A Python package that converts table images into HTML format using Object Detection model and OCR.

## Installation

```bash
pip install table2html
```

## Usage

### Initialize
```python
from table2html import Table2HTML
table2html = Table2HTML()
```

### Table Detection
```python
detection_data = table2html.TableDetect(image)
# Output: [{"table_bbox": Tuple[int]}]

# Visualize table detection (first table)
from table2html.source import visualize_boxes
cv2.imwrite(
    "table_detection.jpg", 
    visualize_boxes(
        image, 
        [detection_data[0]["table_bbox"]], 
        color=(0, 0, 255),
        thickness=1
    )
)
```
Table detection result:

![Table Detection Example](table2html/images/table_detection.jpg)

### Structure Detection
```python
data = table2html.StructureDetect(image)
# Output: {
#   "cells": List[Dict],
#   "num_rows": int,
#   "num_cols": int,
#   "html": str
# }

# Visualize structure detection
from table2html.source import visualize_boxes
cv2.imwrite(
    "structure_detection.jpg", 
    visualize_boxes(
        image, 
        [cell['box'] for cell in data['cells']], 
        color=(0, 255, 0),
        thickness=1
    )
)

# Write HTML output
with open('table.html', 'w') as f:
    f.write(data["html"])
```

Structure detection result:

![Structure Detection Example](table2html/images/structure_detection.jpg)

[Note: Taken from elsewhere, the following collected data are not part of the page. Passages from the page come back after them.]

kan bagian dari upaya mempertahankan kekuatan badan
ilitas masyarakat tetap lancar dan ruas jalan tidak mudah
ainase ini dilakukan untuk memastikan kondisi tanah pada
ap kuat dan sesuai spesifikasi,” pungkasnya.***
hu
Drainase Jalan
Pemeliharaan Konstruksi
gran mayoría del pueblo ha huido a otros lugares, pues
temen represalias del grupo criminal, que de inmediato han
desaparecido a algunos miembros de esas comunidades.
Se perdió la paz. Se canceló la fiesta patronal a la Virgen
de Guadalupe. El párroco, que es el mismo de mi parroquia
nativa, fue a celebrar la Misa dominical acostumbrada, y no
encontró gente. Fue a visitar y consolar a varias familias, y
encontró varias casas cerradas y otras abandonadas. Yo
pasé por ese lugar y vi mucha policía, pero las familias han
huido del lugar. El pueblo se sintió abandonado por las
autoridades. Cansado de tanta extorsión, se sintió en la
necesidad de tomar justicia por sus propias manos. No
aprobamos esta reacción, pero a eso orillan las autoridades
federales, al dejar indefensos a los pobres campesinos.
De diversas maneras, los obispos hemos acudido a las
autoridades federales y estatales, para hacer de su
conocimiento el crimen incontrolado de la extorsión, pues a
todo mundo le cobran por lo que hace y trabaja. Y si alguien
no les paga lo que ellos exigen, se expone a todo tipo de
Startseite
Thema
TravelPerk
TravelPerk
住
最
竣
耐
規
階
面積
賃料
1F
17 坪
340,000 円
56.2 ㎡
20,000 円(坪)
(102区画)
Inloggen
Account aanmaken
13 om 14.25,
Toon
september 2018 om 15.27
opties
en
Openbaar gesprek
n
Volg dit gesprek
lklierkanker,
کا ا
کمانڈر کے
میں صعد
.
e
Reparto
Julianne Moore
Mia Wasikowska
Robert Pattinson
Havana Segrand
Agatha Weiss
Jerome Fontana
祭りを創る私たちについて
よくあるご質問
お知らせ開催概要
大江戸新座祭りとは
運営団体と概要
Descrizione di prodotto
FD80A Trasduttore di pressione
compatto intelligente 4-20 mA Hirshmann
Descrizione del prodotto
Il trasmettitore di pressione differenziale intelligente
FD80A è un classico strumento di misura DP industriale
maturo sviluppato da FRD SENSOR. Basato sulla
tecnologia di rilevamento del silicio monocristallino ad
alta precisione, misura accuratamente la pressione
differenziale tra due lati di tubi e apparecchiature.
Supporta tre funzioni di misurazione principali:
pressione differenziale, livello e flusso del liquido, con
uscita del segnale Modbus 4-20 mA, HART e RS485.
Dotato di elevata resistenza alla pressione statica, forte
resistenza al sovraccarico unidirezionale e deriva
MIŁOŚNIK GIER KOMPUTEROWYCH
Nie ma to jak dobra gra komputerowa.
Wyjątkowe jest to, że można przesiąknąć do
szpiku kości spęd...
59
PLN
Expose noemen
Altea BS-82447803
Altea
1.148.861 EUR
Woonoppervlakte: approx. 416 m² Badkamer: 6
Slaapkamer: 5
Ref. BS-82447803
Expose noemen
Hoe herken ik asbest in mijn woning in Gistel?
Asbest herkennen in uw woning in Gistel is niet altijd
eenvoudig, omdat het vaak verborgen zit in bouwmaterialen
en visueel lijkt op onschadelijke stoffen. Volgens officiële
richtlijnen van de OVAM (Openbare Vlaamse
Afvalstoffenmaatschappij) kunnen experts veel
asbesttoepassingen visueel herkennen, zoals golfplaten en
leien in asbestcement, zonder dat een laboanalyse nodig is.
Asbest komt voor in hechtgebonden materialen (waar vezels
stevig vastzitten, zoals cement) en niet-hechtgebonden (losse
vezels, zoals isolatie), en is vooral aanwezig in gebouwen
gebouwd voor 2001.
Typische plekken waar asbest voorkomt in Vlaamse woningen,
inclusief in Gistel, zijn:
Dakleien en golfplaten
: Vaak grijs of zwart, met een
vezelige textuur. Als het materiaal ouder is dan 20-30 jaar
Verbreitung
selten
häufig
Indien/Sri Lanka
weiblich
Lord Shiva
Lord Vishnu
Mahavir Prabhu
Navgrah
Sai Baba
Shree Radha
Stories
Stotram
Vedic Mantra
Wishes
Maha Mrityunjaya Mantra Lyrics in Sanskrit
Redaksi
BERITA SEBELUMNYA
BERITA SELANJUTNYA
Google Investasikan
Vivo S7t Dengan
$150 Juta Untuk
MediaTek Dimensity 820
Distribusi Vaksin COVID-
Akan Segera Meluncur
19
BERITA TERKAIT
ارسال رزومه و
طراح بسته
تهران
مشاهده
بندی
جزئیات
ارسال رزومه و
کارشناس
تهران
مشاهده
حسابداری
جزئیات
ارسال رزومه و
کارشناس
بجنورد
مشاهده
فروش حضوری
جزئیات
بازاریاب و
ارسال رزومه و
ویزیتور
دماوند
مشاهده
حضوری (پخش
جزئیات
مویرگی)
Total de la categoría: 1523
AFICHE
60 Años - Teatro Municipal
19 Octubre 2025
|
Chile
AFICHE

HTML output: [extracted html](table2html/images/table_0.html).

### Full Pipeline
**Note:** The cell coordinates are relative to the cropped table image.
```python
data = table2html(image)
# Output: [{
#   "table_bbox": Tuple[int],
#   "cells": List[Dict],
#   "num_rows": int,
#   "num_cols": int,
#   "html": str
# }]
```




## Input
- `image`: numpy.ndarray (OpenCV/cv2 image format)

## Outputs
A list of extracted tables in structured:
1. `table_bbox`: Tuple[int] - Bounding box coordinates (x1, y1, x2, y2) of the table
2. `cells`: List[Dict] - List of cell dictionaries, where each dictionary contains:
   - `row`: int - Row index
   - `column`: int - Column index
   - `box`: Tuple[int] - Bounding box coordinates (x1, y1, x2, y2)
   - `text`: str - Cell text content
3. `num_rows`: int - Number of rows in the table
4. `num_cols`: int - Number of columns in the table
5. `html`: str - HTML representation of the table

## License
This project is licensed under the Apache License 2.0. See the [LICENSE](LICENSE) file for details.